O que se pede ▸ Transcreva sem nenhuma alteração, da notícia sobre o G-20, tudo desde “O G-20 se compromete” até “se mantém alto.”.

Trecho do documento ▸
──────────────────────────────
O G-20 se compromete a tomar medidas para acelerar o crescimento, criar empregos e enfrentar riscos que possam surgir em um mundo no qual a atividade segue fraca e o desemprego, alto.
G-20 promete mais estímulos à economia

O G-20, grupo que reúne as maiores economias desenvolvidas e emergentes, se compromete a tomar medidas para acelerar o crescimento, criar empregos e enfrentar riscos que possam surgir em um mundo no qual a atividade segue fraca e o desemprego se mantém alto.
É o que diz a primeira versão do comunicado dos ministros de Finanças e presidentes de bancos centrais do grupo, que se encontram em Washington hoje e amanhã, durante a reunião do Fundo Monetário Internacional (FMI) e do Banco Mundial. “Muitos países tomaram medidas para estimular a demanda desde a última vez em que nós nos encontramos [em fevereiro, em Moscou], mas é necessário fazer mais para cumprir o nosso compromisso de enfrentar a atual fraqueza da economia global”, afirma o documento, ao qual o Valor teve acesso.
O presidente do BC da Alemanha, Jens Weidmann, em entrevista ao “The Wall Street Journal”, disse que a crise de dívida da Europa levará uma década para ser superada e que uma solução duradoura só seria possível se os políticos parassem de depender do Banco Central Europeu (BCE) e promovessem amplas reformas estruturais.
──────────────────────────────
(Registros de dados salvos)
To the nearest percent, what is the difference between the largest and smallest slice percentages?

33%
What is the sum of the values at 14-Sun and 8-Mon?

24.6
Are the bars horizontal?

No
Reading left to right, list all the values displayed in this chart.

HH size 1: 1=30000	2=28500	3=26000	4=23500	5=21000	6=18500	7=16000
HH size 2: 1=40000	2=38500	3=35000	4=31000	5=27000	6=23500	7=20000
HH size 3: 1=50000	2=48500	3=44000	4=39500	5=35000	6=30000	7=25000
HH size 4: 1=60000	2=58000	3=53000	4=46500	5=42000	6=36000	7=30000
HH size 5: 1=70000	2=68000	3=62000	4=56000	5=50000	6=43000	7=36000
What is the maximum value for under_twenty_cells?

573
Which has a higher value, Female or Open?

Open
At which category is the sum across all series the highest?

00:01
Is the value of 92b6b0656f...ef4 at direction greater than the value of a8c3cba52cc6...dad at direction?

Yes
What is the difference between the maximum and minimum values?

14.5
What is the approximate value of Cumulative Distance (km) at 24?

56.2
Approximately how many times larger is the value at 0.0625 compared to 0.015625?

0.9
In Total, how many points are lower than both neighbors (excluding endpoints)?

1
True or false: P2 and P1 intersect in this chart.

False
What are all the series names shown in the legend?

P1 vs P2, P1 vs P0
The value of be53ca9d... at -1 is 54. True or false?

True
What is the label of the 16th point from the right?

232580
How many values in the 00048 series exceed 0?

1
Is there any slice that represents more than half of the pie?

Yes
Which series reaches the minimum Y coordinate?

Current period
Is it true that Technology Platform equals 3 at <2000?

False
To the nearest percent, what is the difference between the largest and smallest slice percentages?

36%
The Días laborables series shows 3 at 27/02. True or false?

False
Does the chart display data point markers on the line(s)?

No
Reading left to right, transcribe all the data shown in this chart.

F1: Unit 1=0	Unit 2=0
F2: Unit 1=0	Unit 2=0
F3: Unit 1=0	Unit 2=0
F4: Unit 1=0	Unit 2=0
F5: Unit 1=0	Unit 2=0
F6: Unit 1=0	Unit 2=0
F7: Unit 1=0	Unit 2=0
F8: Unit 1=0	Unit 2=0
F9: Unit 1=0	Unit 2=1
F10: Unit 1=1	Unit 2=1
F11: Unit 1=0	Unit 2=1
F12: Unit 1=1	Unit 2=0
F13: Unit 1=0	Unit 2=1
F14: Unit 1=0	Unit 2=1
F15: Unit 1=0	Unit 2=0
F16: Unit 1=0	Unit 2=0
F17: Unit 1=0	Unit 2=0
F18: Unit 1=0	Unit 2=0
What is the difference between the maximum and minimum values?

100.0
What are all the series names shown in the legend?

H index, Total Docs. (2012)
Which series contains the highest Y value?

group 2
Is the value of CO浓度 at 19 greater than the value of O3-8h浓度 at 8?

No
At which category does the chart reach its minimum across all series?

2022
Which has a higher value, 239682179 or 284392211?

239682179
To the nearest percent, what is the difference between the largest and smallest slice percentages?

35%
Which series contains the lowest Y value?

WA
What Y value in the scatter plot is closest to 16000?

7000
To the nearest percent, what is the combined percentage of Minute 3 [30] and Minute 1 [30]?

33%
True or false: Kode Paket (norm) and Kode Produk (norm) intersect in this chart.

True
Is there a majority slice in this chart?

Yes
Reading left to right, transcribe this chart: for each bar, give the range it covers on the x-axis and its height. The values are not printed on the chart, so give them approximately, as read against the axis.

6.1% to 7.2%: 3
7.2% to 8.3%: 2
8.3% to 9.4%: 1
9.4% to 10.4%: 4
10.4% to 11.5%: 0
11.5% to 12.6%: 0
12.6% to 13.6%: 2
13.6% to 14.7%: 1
──────────────────────────────
Resposta da tarefa ▸
O G-20 se compromete a tomar medidas para acelerar o crescimento, criar empregos e enfrentar riscos que possam surgir em um mundo no qual a atividade segue fraca e o desemprego, alto.
G-20 promete mais estímulos à economia

O G-20, grupo que reúne as maiores economias desenvolvidas e emergentes, se compromete a tomar medidas para acelerar o crescimento, criar empregos e enfrentar riscos que possam surgir em um mundo no qual a atividade segue fraca e o desemprego se mantém alto.